How Low Can Stocks & Crypto Currencies Go? January 13th, 2025

How Low Can Stocks & Crypto Currencies Go? January 13th, 2025 

Bottom Line: My first rule of money is to never let your money and emotions cross paths. The purpose of this story is to inform you as to what's possible in a near worst-case outcome for the financial markets. The reason is to understand what's possible, though unlikely, so you can plan soundly for your financial future unemotionally.  

The US stock market is the greatest wealth creation machine in the history of the world. Likewise, cryptos have created generational wealth for many who were early. I want you to benefit from investing without making emotional mistakes with money. Historically, when investors attempt to time the market, they end up worse off than if they’d stayed with their original plan over 90% of the time. This is all about combating those types of mistakes.          

Let’s start with a look at how the DOW, S&P 500 & Nasdaq have performed year to date: 

  • DOW: -1% (-2% last week) 
  • S&P 500: -1% (-1% last week) 
  • Nasdaq: -1% (-1% last week) 

All major indexes are negative for the new year following last Friday’s stronger than expected jobs report showing over 250,000 jobs added in December with the unemployment rate dropping to 4.1%. The report spooked investors who’re concerned that a potentially stronger than expected labor market to start the year will lead to the Federal Reserve leaving interest rates higher longer. Inflation and the Federal Reserve's interest rate policy have weighed heavily over market sentiment for years now. It’s more of the same to start 2025...that is with two significantly different considerations. First, markets and stocks remain high and historically expensive. Still, that’s been the case for about a year now and the markets plowed higher last year posting big gains anyway. The major catalyst that’s still providing optimism for many, even with elevated prices is the change at 1600 Pennsylvania Ave. taking place a week from today. It's expected the incoming administration will quickly eliminate 970 new business regulations imposed by the Biden administration that came at a cost of $1.7 trillion.  

As for cryptos...  

The selloff in the financial markets extended to cryptos with Bitcoin lower by 2% over the past week. Similarly Ether dropped 4% last week as well. Meanwhile, the BitwiseETF, which represents the top 10 cryptocurrencies sold over the most dropping 7% last week. 

Gold, meanwhile, was the one winner posting 3% gains to trade back above $2,700 an ounce. I can’t provide value analysis for digital currencies because they retain no inherent value, but I can for stocks because they do. On that note...      

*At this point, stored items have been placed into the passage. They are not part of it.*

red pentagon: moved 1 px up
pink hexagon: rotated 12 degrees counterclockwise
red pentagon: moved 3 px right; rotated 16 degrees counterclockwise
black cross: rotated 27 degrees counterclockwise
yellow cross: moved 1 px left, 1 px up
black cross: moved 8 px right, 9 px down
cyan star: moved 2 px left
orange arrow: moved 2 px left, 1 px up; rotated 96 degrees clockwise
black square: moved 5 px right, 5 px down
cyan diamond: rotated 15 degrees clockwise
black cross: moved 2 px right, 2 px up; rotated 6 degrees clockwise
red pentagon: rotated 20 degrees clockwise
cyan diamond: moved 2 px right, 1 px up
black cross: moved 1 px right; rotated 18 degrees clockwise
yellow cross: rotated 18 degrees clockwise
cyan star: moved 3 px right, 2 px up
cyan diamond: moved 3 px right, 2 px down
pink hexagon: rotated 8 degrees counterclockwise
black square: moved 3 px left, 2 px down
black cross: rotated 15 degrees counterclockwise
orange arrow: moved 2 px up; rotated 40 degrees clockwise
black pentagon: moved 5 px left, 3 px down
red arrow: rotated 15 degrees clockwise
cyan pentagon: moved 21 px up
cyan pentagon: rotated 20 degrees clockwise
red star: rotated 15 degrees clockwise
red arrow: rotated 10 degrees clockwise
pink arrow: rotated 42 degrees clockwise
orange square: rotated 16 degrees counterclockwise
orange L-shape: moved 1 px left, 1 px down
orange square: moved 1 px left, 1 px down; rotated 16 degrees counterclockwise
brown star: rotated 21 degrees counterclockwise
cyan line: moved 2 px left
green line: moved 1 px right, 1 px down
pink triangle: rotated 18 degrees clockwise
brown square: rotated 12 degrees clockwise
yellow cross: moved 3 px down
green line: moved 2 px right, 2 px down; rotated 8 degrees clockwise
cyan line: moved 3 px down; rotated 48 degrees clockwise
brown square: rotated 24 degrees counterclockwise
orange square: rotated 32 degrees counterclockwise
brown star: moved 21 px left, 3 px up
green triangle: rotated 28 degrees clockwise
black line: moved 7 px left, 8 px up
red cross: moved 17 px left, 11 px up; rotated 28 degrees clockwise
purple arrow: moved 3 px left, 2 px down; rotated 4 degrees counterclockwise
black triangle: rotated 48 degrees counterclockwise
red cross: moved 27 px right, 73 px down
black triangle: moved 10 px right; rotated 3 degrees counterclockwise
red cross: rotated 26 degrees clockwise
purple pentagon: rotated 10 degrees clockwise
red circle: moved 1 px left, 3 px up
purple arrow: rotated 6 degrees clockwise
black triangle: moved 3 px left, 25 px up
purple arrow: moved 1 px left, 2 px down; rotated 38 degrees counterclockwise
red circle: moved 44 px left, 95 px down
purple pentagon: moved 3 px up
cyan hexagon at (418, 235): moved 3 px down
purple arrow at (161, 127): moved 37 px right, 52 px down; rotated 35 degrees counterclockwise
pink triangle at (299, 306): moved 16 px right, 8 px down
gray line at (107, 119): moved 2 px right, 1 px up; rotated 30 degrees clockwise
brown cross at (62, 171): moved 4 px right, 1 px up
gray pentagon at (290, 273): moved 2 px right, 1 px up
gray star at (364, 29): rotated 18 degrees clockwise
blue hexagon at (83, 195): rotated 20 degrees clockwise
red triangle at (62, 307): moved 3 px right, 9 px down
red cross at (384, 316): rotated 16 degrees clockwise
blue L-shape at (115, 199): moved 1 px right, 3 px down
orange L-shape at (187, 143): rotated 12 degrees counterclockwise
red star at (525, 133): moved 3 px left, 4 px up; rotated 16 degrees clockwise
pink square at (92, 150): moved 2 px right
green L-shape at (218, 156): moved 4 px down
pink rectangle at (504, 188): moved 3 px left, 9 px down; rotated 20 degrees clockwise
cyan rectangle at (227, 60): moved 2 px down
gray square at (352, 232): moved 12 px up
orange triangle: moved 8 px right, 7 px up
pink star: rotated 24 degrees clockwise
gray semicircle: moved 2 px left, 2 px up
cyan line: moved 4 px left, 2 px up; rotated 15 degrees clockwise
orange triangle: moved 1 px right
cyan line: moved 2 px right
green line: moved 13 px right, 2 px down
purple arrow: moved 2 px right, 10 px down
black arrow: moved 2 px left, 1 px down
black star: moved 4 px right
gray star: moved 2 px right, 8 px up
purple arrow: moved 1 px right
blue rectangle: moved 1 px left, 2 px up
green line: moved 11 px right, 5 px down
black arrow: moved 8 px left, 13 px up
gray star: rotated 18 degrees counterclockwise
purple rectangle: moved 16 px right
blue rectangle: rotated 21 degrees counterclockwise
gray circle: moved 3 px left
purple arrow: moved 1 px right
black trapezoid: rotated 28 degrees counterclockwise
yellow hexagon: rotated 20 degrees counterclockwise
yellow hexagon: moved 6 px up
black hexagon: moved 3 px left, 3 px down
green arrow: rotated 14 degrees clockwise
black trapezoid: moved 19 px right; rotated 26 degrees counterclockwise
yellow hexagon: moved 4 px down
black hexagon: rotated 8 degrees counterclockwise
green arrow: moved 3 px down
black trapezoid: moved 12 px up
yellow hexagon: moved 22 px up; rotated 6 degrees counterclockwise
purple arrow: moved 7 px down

Here’s where the stock market stands based on fundamentals using the S&P 500 as benchmark.                                                               

  • S&P 500 P\E: 29.72 
  • S&P 500 avg. PE: 16.12                                                             

The downside risk is 46% based on earnings multiples right now from current levels – 1% lower than a week ago based on lower stock prices and similar fundamentals. We have a cycle with the most fundamental risk that’s been priced into the market since April of 2021 when the impact of rising inflation was first being felt. For perspective, the pandemic cycle is the only time valuations have been this high over the past decade and prior to this cycle, you’d have to go back to the Great Recession in ‘08- ‘09 to find prices this high on a fundamental earnings basis.       

If a short-term decline at those levels wouldn't affect your day-to-day life, you're likely well positioned. If that is a problem for you, you should probably seek professional assistance in crafting your plan that balances your short-term needs with longer term objectives.